Cholesterol: Consideration should be given to monitoring serum cholesterol. In the adjuvant trial hypercholesterolemia was reported in 52.3% of Letrozole patients and 28.6% of tamoxifen patients. CTC grade 3-4 hypercholesterolemia was reported in 0.4% of letrozole patients and 0.1% of tamoxifen patients. Also in the adjuvant setting, an increase of = 1.5 X ULN in total cholesterol (generally non-fasting) was observed in patients on monotherapy who had baseline total serum cholesterol within the normal range (i.e., < =1.5 X ULN) in 151/1843 (8.2%) on Letrozole vs 57/1840 (3.2%).Lipid lowering medications were required for 25% of patients on Letrozole and 16% on tamoxifen.
The most serious adverse reactions from the use of Letrozole are: - Bone effects & Increases in cholesterol. Because clinical trials are conducted under widely varying conditions, adverse reactions rates observed in the clinical trials of a drug cannot be directly compared to rates in the clinical trials of another drug and may not reflect the rates observed in practice.
Pregnancy Category X. Letrozole may cause fetal harm when administered to a pregnant woman and the clinical benefit to premenopausal women with breast cancer has not been demonstrated. Letrozole is contraindicated in women who are or may become pregnant.

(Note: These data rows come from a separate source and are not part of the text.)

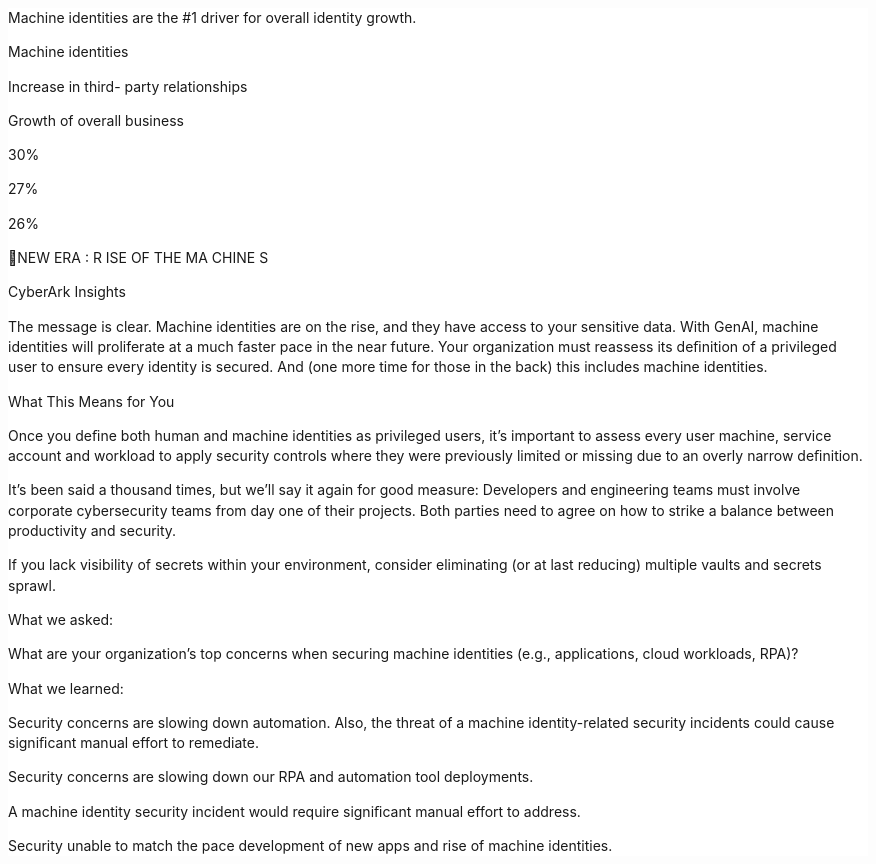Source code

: Machine identities are the \#1 driver for overall identity 
growth.

Machine identities

Increase in third\-
party relationships

Growth of overall 
business

30%

27%

26%

NEW ERA : R ISE OF THE MA CHINE S

CyberArk Insights 

The message is clear. Machine identities are on the rise, and they have access to your sensitive 
data. With GenAI, machine identities will proliferate at a much faster pace in the near future. Your 
organization must reassess its deﬁnition of a privileged user to ensure every identity is secured. 
And (one more time for those in the back) this includes machine identities.

What This Means for You

Once you deﬁne both human and machine identities as privileged users, it’s important to assess 
every user machine, service account and workload to apply security controls where they were 
previously limited or missing due to an overly narrow deﬁnition. 

It’s been said a thousand times, but we’ll say it again for good measure: Developers and 
engineering teams must involve corporate cybersecurity teams from day one of their projects. 
Both parties need to agree on how to strike a balance between productivity and security. 

If you lack visibility of secrets within your environment, consider eliminating (or at last reducing) 
multiple vaults and secrets sprawl.

What we asked:

What are your organization’s top concerns when securing machine 
identities (e.g., applications, cloud workloads, RPA)?

What we learned:

Security concerns are slowing down automation. Also, the threat of a 
machine identity\-related security incidents could cause signiﬁcant 
manual effort to remediate.

Security concerns are slowing down our 
RPA and automation tool deployments.

A machine identity security incident 
would require signiﬁcant manual effort 
to address.

Security unable to match the pace 
development of new apps and rise of 
machine identities.
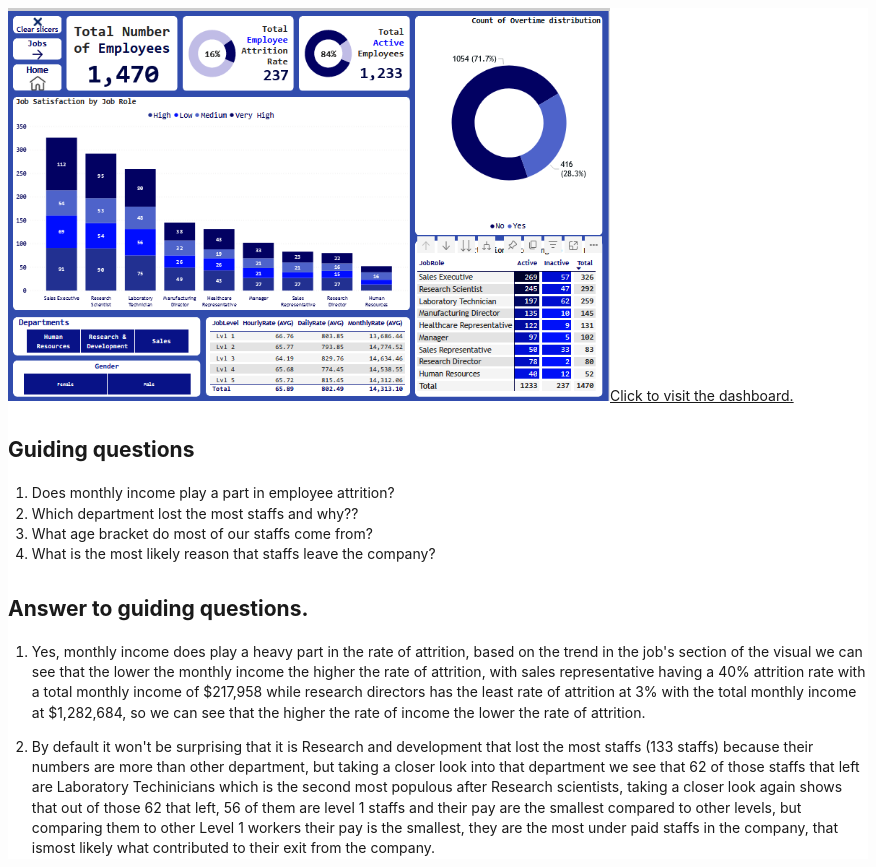 <a href="https://www.novypro.com/project/employee-attrition-dashboard-4"><img src=images/attr.png style="width: 70%; height:60%">Click to visit the dashboard.</a>


## Guiding questions
<ol>
    <li>Does monthly income play a part in employee attrition?
    <li>Which department lost the most staffs and why??
    <li>What age bracket do most of our staffs come from?
    <li>What is the most likely reason that staffs leave the company?
</ol>

## Answer to guiding questions.

1. Yes, monthly income does play a heavy part in the rate of attrition, based on the trend in the job's section of the visual we can see that the lower the monthly income the higher the rate of attrition, with sales representative having a 40% attrition rate with a total monthly income of $217,958
while research directors has the least rate of attrition at 3% with the total monthly income at $1,282,684, so we can see that the higher the rate of income the lower the rate of attrition.

2. By default it won't be surprising that it is Research and development that lost the most staffs (133 staffs) because their numbers are more than other department, but taking a closer look into that department we see that 62 of those staffs that left are Laboratory Techinicians which is the second most populous after Research scientists, taking a closer look again shows that out of those 62 that left, 56 of them are level 1 staffs and their pay are the smallest compared to other levels, but comparing them to other Level 1 workers their pay is the smallest, they are the most under paid staffs in the company, that ismost likely what contributed to their exit from the company.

If this drug is used during pregnancy, or if the patient becomes pregnant while taking this drug, the patient should be apprised of the potential hazard to a fetus.
Letrozole caused adverse pregnancy outcomes, including congenital malformations, in rats and rabbits at doses much smaller than the daily maximum recommended human dose (MRHD) on a mg/m² basis. Effects included increased post-implantation pregnancy loss and resorptions, fewer live fetuses, and fetal malformations affecting the renal and skeletal systems. Animal data and Letrozole’s mechanism of action raise concerns that Letrozole could be a human teratogen as well.
Physicians should discuss the need for adequate contraception with women who are recently menopausal. Contraception should be used until postmenopausal status is clinically well established.
Tamoxifen: Co administration of Letrozole and tamoxifen 20 mg daily resulted in a reduction of Letrozole plasma levels of 38% on average. Clinical experience in the second-line breast cancer trials indicates that the therapeutic effect of Letrozole therapy is not impaired if Letrozole is administered immediately after tamoxifen. Cimetidine: A pharmacokinetic interaction study with cimetidine showed no clinically significant effect on Letrozole pharmacokinetics. Warfarin: An interaction study with warfarin showed no clinically significant effect of Letrozole on warfarin pharmacokinetics. Other anticancer agents: There is no clinical experience to date on the use of Letrozole in combination with other anticancer agents.
No specific treatment for overdose is known; treatment should be symptomatic and supportive.
Store at 25°C (77°F); excursions permitted to 15 to 30°C.
Each box contains 1×10 tablets in Alu-Alu blister strip.